Carlos Rodríguez Nichols
La nueva Administración de Washington ha acentuado la división del pueblo norteamericano entre los que avalan las medidas nacionalistas del presidente, y los que apuestan por la multilateralidad y la integración de las naciones. Un sector del electorado sediento de fuerza y poder apuesta por la agresiva elocución del mandatario. En contraposición, una creciente masa de ciudadanos repudia las arbitrariedades y puestas en escena del jefe de Estado. Después de seis semanas al mando de la Casa Blanca, el mandatario roza el cuarenta por ciento de aprobación del electorado, diez puntos porcentuales menos que hace un mes: un histórico nivel de desaprobación del pueblo norteamericano y de la opinión pública mundial.
No es fortuito que la comunidad de naciones esté consternada ante las insensateces del Comande en Jefe estadounidense; una reiterada preocupación expresada en la prensa escrita y digital de los principales medios informativos del mundo. En este caso, el conflicto no radica en lo que dicen los periódicos, sino en lo que el inexperto y torpe mandatario no sabe guardar para sí o prescinde de callar. Este improcedente comportamiento del presidente Trump hace que la belicosa embestida del mandatario contra la prensa no se sostenga y, más bien, debilita su credibilidad ante la opinión pública. La posición de víctima frente a los medios de comunicación es recurrente en los jefes de gobiernos autoritarios. Es la misma estrategia empleada por los Kirchner en Argentina, Chávez en Venezuela, Correa en Ecuador y una serie de gobernantes totalitarios que intermitentemente florecen en el mundo. Regímenes absolutistas de derecha e izquierda con un discurso antagónico pero igual de imperiosos, que recuerdan a organizaciones ideológicamente extremistas y a movimientos de corte fascista vividos en décadas pasadas.

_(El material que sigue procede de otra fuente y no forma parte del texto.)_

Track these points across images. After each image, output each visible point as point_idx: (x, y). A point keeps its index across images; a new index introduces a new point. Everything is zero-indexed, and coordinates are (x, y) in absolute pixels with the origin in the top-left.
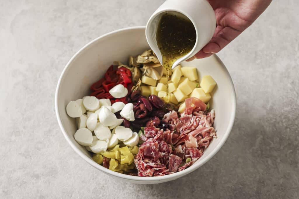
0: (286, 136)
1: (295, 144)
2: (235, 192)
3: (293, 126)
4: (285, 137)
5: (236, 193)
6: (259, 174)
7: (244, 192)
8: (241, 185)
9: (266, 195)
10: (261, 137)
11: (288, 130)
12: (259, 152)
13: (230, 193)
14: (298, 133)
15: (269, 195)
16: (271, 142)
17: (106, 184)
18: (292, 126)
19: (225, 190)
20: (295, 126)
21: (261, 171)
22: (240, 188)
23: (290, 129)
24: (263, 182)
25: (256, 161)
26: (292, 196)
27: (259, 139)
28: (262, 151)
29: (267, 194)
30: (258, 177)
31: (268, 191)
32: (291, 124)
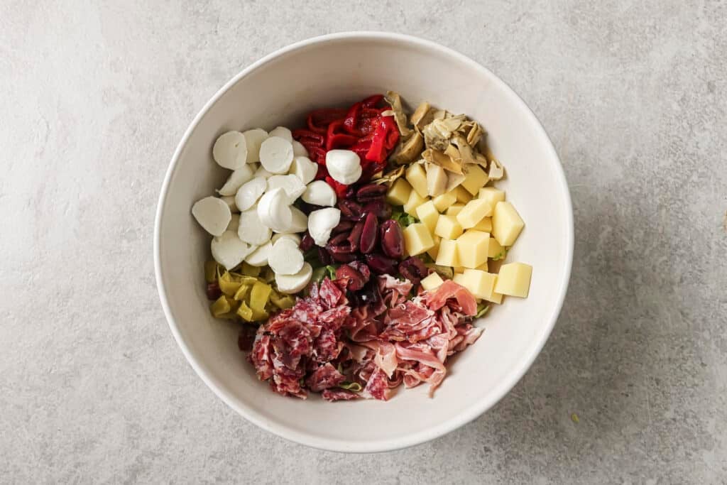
0: (658, 225)
1: (673, 243)
2: (552, 348)
3: (675, 203)
4: (655, 227)
5: (554, 350)
6: (599, 309)
7: (568, 347)
8: (564, 333)
9: (608, 350)
10: (610, 229)
11: (664, 211)
12: (603, 263)
14: (681, 219)
15: (615, 351)
16: (627, 241)
18: (673, 202)
20: (678, 202)
21: (604, 302)
22: (562, 339)
23: (668, 211)
24: (606, 324)
25: (596, 283)
26: (656, 352)
27: (605, 233)
28: (608, 260)
29: (611, 350)
30: (596, 317)
31: (613, 344)
32: (671, 199)
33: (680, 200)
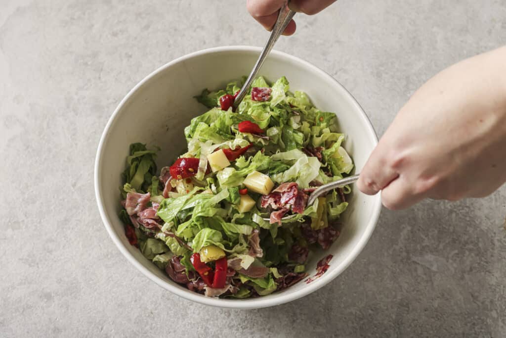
0: (450, 225)
1: (463, 240)
2: (362, 322)
3: (463, 209)
4: (447, 227)
5: (363, 324)
6: (402, 291)
7: (375, 322)
8: (372, 310)
9: (410, 325)
10: (409, 228)
11: (454, 215)
12: (404, 254)
13: (353, 323)
14: (469, 221)
15: (416, 326)
16: (424, 237)
17: (156, 309)
18: (461, 208)
19: (345, 318)
20: (466, 208)
21: (406, 286)
22: (370, 315)
23: (457, 214)
24: (407, 304)
25: (398, 270)
26: (452, 327)
27: (405, 232)
28: (408, 252)
29: (413, 325)
30: (399, 297)
31: (414, 320)
32: (460, 206)
33: (467, 207)
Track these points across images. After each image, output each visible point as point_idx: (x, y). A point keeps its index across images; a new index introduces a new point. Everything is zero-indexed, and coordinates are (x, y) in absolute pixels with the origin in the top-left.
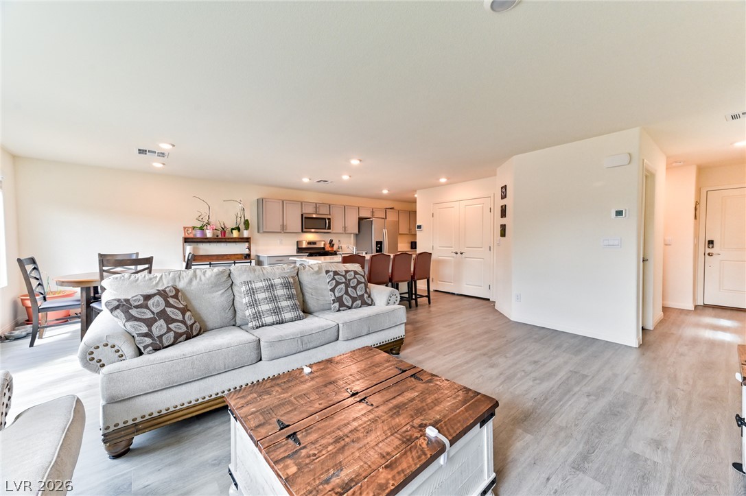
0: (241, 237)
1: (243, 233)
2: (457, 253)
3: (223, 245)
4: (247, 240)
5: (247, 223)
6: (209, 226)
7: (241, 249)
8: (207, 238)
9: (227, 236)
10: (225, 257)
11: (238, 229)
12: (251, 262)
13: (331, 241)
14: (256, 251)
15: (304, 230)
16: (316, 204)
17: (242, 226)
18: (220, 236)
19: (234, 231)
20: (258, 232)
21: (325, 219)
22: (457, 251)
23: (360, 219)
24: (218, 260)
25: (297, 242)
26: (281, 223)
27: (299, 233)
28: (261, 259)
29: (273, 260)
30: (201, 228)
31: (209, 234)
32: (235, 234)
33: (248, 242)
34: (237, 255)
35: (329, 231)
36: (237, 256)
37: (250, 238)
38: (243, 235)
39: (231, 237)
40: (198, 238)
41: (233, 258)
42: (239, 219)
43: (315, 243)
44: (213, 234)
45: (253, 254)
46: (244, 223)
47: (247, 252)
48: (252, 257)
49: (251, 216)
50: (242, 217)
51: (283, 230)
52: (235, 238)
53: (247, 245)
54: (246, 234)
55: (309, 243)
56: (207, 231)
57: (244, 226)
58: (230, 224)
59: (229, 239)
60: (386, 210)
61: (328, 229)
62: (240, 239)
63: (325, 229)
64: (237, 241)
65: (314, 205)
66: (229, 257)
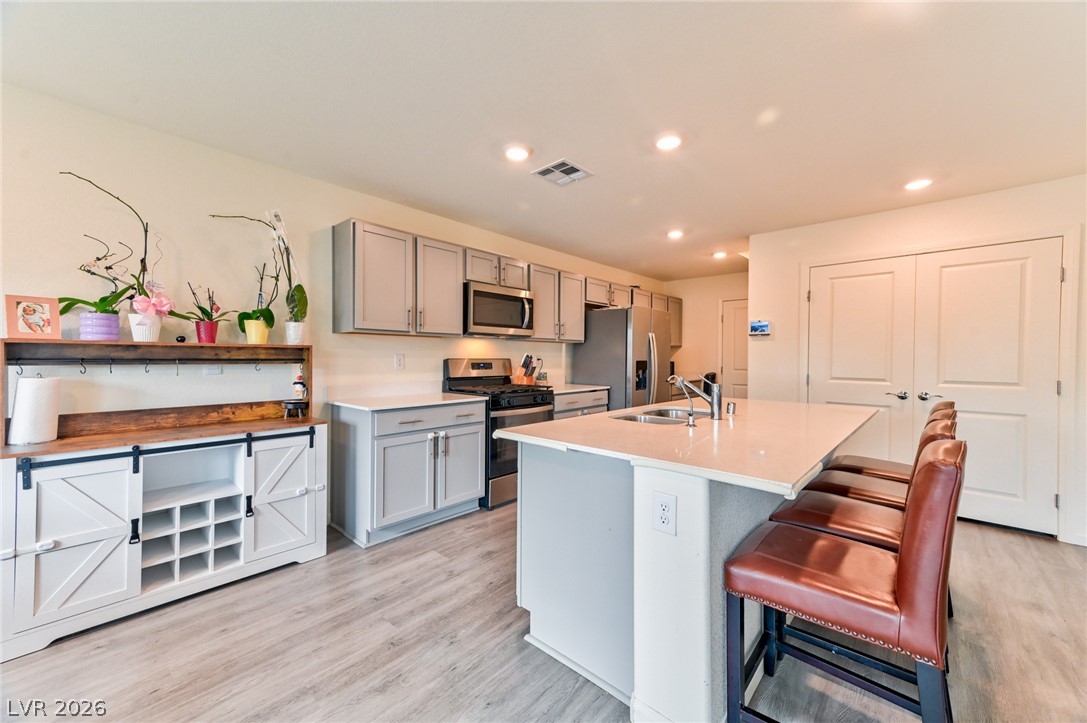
0: (277, 343)
1: (283, 330)
2: (904, 398)
3: (205, 371)
4: (299, 355)
5: (298, 301)
6: (138, 298)
7: (277, 384)
8: (136, 347)
9: (222, 338)
10: (214, 416)
11: (268, 317)
12: (312, 432)
13: (529, 360)
14: (328, 389)
15: (472, 328)
16: (500, 259)
17: (280, 309)
18: (193, 340)
19: (250, 324)
20: (336, 329)
21: (520, 300)
22: (908, 391)
23: (589, 307)
24: (181, 428)
25: (446, 362)
26: (410, 304)
27: (456, 335)
28: (344, 417)
29: (392, 423)
30: (106, 305)
31: (142, 328)
32: (255, 333)
33: (300, 360)
34: (260, 404)
35: (528, 333)
36: (259, 411)
37: (308, 349)
38: (283, 336)
39: (241, 342)
40: (86, 345)
41: (245, 415)
42: (269, 284)
43: (488, 366)
44: (163, 330)
45: (318, 399)
46: (290, 299)
47: (297, 393)
48: (315, 411)
49: (313, 274)
50: (283, 278)
51: (415, 328)
52: (255, 348)
53: (296, 370)
54: (294, 334)
55: (476, 365)
56: (134, 319)
57: (286, 309)
58: (234, 298)
59: (228, 349)
60: (632, 291)
61: (527, 328)
62: (273, 352)
63: (521, 327)
64: (262, 357)
65: (496, 263)
66: (231, 416)
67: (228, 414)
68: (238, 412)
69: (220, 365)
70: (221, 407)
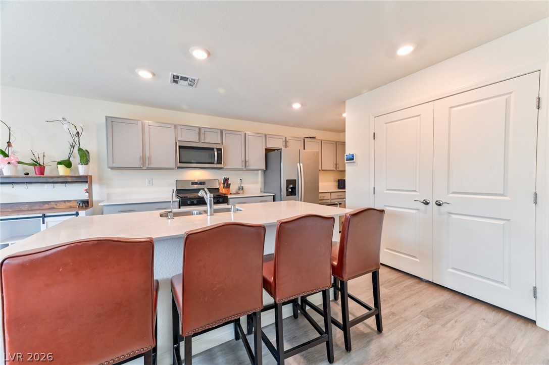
0: (74, 175)
1: (77, 169)
2: (427, 203)
3: (46, 187)
4: (85, 180)
7: (77, 192)
8: (5, 178)
9: (48, 173)
10: (47, 206)
11: (68, 163)
12: (77, 214)
13: (226, 180)
15: (179, 165)
16: (200, 129)
17: (76, 160)
18: (33, 174)
19: (60, 167)
21: (212, 149)
22: (429, 199)
23: (268, 151)
24: (31, 211)
25: (177, 181)
26: (140, 155)
27: (173, 168)
31: (8, 171)
32: (62, 171)
33: (86, 182)
35: (219, 166)
36: (69, 204)
37: (90, 177)
38: (76, 172)
39: (57, 175)
41: (62, 206)
43: (203, 183)
44: (17, 170)
47: (85, 197)
50: (76, 146)
51: (145, 165)
52: (64, 177)
53: (86, 186)
54: (82, 170)
55: (194, 183)
59: (51, 178)
60: (304, 140)
61: (217, 163)
62: (75, 178)
63: (213, 163)
64: (70, 181)
65: (197, 130)
66: (55, 206)
67: (53, 205)
68: (58, 204)
69: (52, 185)
70: (50, 202)
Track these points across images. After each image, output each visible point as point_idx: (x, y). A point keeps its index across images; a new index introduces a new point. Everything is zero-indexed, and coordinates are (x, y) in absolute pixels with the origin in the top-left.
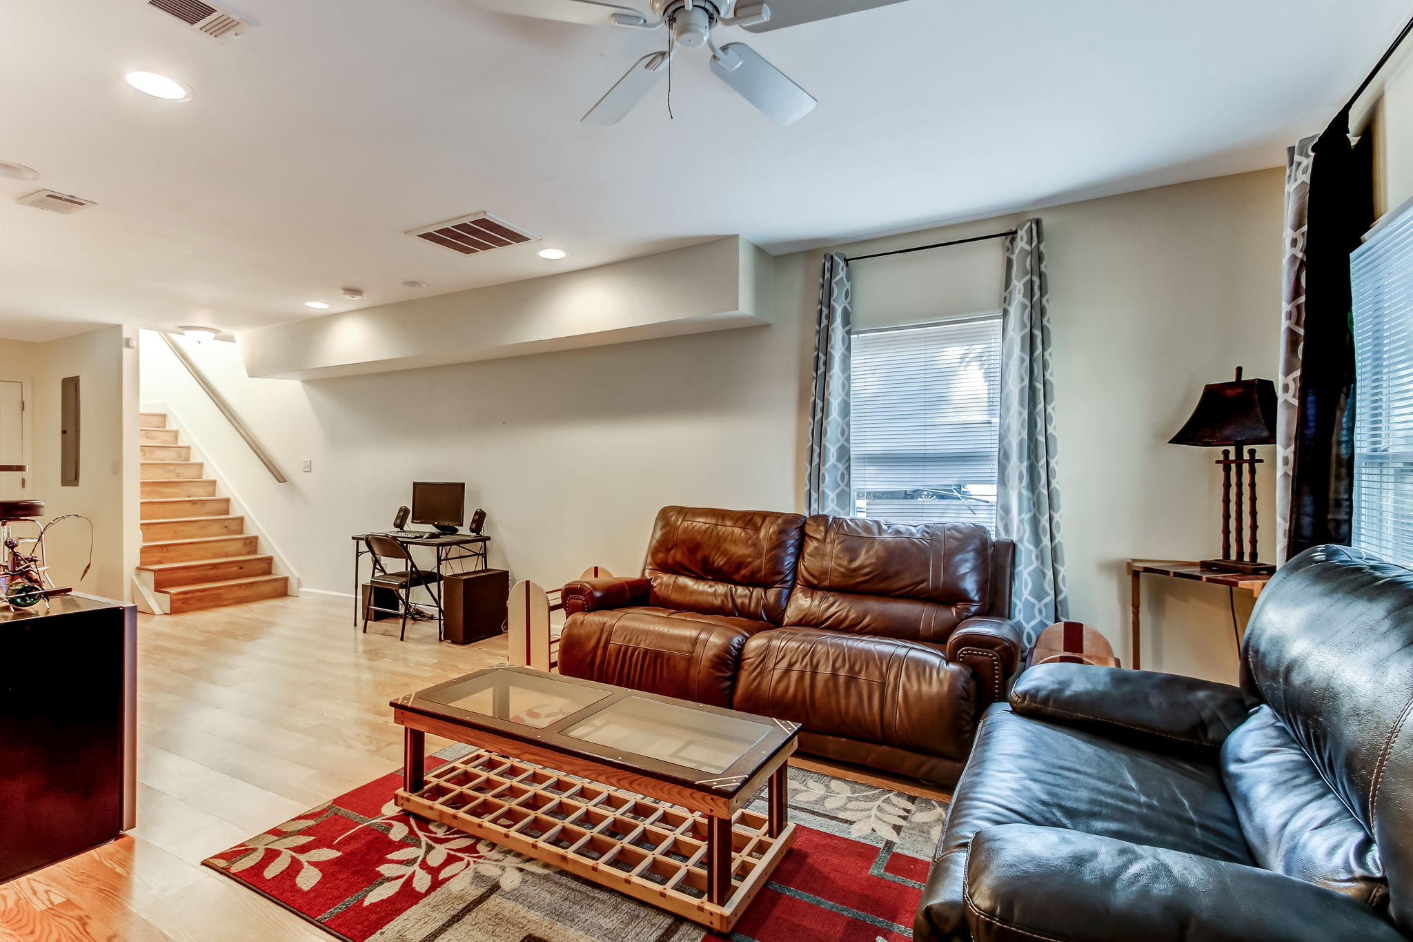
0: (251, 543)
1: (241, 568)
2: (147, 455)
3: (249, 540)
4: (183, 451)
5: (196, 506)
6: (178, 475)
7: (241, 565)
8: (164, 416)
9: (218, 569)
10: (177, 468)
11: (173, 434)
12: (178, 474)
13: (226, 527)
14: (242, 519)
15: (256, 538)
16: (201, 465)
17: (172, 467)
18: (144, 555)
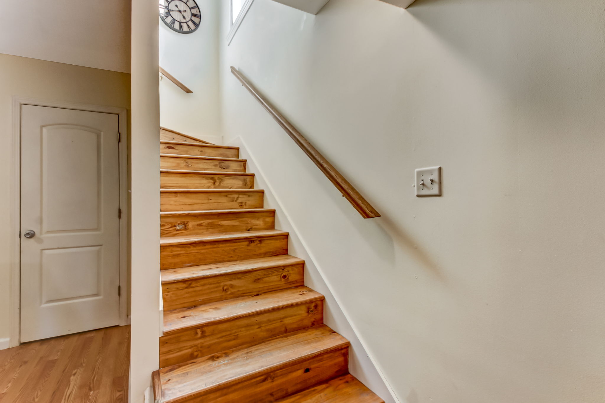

Lo más serio de la guerra del presidente estadounidense contra los medios de información es la hostilidad y agresión que proyecta la primera potencia más allá de sus fronteras. Estados Unidos se está convirtiendo en un campo de batalla interno dando señales de inestabilidad e inseguridad a nivel global en un momento histórico de conflictos económicos y sociales de gran envergadura. La falta de precisión en las decisiones y los continuos reposicionamientos del mandatario son políticamente incorrectos y contraproducentes para la imagen de la superpotencia. Ejemplo de esto es el reciente doble mensaje emitido por la Casa Blanca de cara a las relaciones entre Washington y Europa. Por un lado el Jefe de Estado vocifera toda clase de improperios contra la OTAN y la UE. Días después el vicepresidente, en un intento de apaciguar la incertidumbre desatada por el mandatario, insiste en la importancia de consolidar fuerzas entre la primera potencia y el viejo continente para preservar la paz mundial. No hay duda de que el segundo a bordo de la Administración norteamericana es más mesurado y elocuente que el presidente.
Hoy, la realidad del mundo está marcada por un acelerado crecimiento poblacional, calentamiento climático y una innegable desigualdad de clases. Ante este panorama, se requiere de un líder integracionista capaz de unir a los pueblos en lugar de separar a las naciones detrás de muros, restricciones fronterizas y masivas deportaciones. La fragmentación y el aislacionismo no son las vías correctas para fortalecer y revalorar a una superpotencia, sobre todo cuando se trata de una nación que por dos siglos ha empuñado con tenacidad el valor de la libertad abriendo sus puertas a pueblos y culturas sin distinción de origen, raza o religión. No hay que olvidar que la fusión de tradiciones, idiomas, artes y conocimiento es lo que hizo a América grande ante los ojos del mundo, por encima de la capacidad de su arsenal nuclear y el desarrollo tecnológico armamentista.
El Jefe de Estado estadounidense no solamente fragmentó al pueblo norteamericano en amigos o enemigos, sino que debido a su joven experiencia política produjo una grieta entre el poder ejecutivo y entidades de trayectoria institucional, servicios de inteligencia y organizaciones internacionales. La nueva Administración de Washington debe fortalecer las raíces multiculturales y los valores que conforman la idiosincrasia estadounidense, porque no se puede enaltecer una nación que está dividida entre los aliados del mandatario, y una mayoría de adversarios hostiles al proyecto presidencial.